Un altro punto di svolta riguarda l’emergere degli AI agentici e del Model Context Protocol (MCP), introdotto da Anthropic nel 2023 e diffusosi dal 2025. MCP consente di coordinare più servizi da un’unica interfaccia, permettendo operazioni complesse come ricerca accademica, bibliografie e verifica delle fonti.

Floridi ha evidenziato come diversi modelli abbiano funzioni specifiche: ChatGPT per la ricerca grazie all’ampiezza dei dati di addestramento, Gemini per la verifica delle fonti e Claude per la qualità della scrittura. L’utente, in questo scenario, diventa un direttore d’orchestra che combina strumenti differenti per ottenere un risultato coerente.

La metafora della Conferenza di Berlino

Per spiegare la futura evoluzione del mercato digitale, Floridi ha richiamato la Conferenza di Berlino del 1884-85, quando le potenze europee si spartirono l’Africa tracciando confini con righe e compassi. Una pagina di colonialismo che, nell’analogia, illumina le dinamiche di spartizione del “continente digitale”.
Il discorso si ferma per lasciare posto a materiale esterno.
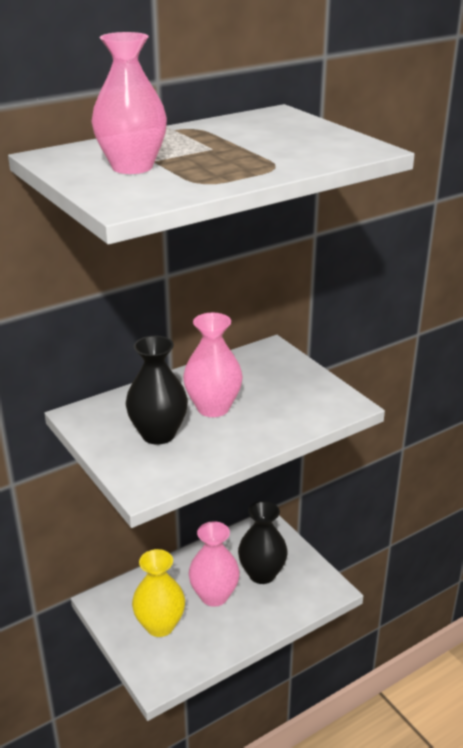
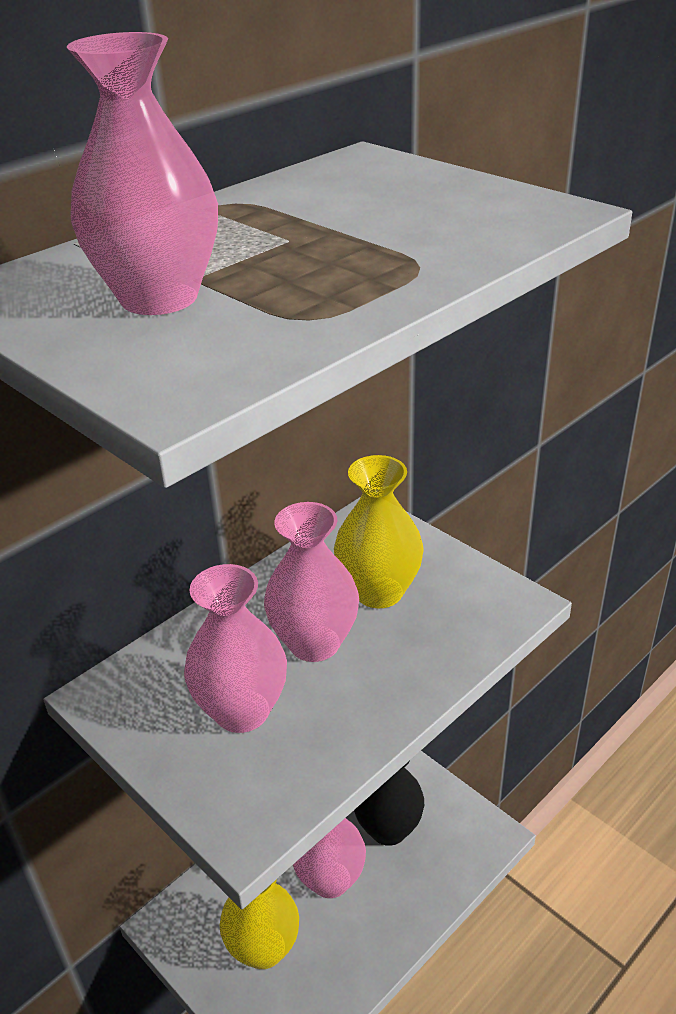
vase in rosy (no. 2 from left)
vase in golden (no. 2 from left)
La fase attuale è ancora quella della competizione, in cui i grandi attori si contendono il controllo dell’intelligenza artificiale generativa. Ma, come accaduto in altri settori – dalla ricerca sul web al video streaming – il mercato tende a stabilizzarsi intorno a pochi vincitori. Da qui la previsione di una futura «Pax Digitalis», una spartizione del digitale che ridurrà i conflitti diretti tra giganti tecnologici.

Stabilizzazione e riduzione dell’incertezza

Secondo Floridi, la curva tipica delle tecnologie – entusiasmo, declino, stabilizzazione – si ripeterà anche per l’AI. Non si tratta di un processo decennale, ma di alcuni anni o addirittura mesi. Una volta raggiunto l’accordo tra attori principali, ciascuno presidierà la propria area, favorendo un ritorno a investimenti più equilibrati.Il punto centrale, ha osservato, è che «il vero nemico qui è l’incertezza. Le aziende la sentono già». L’assenza di scenari chiari condiziona le scelte strategiche e rende instabili i mercati. La geopolitica dei dati, intrecciata a dinamiche economiche e tecnologiche, definisce dunque non solo i rapporti di potere globali, ma anche il grado di prevedibilità con cui le imprese affrontano il futuro.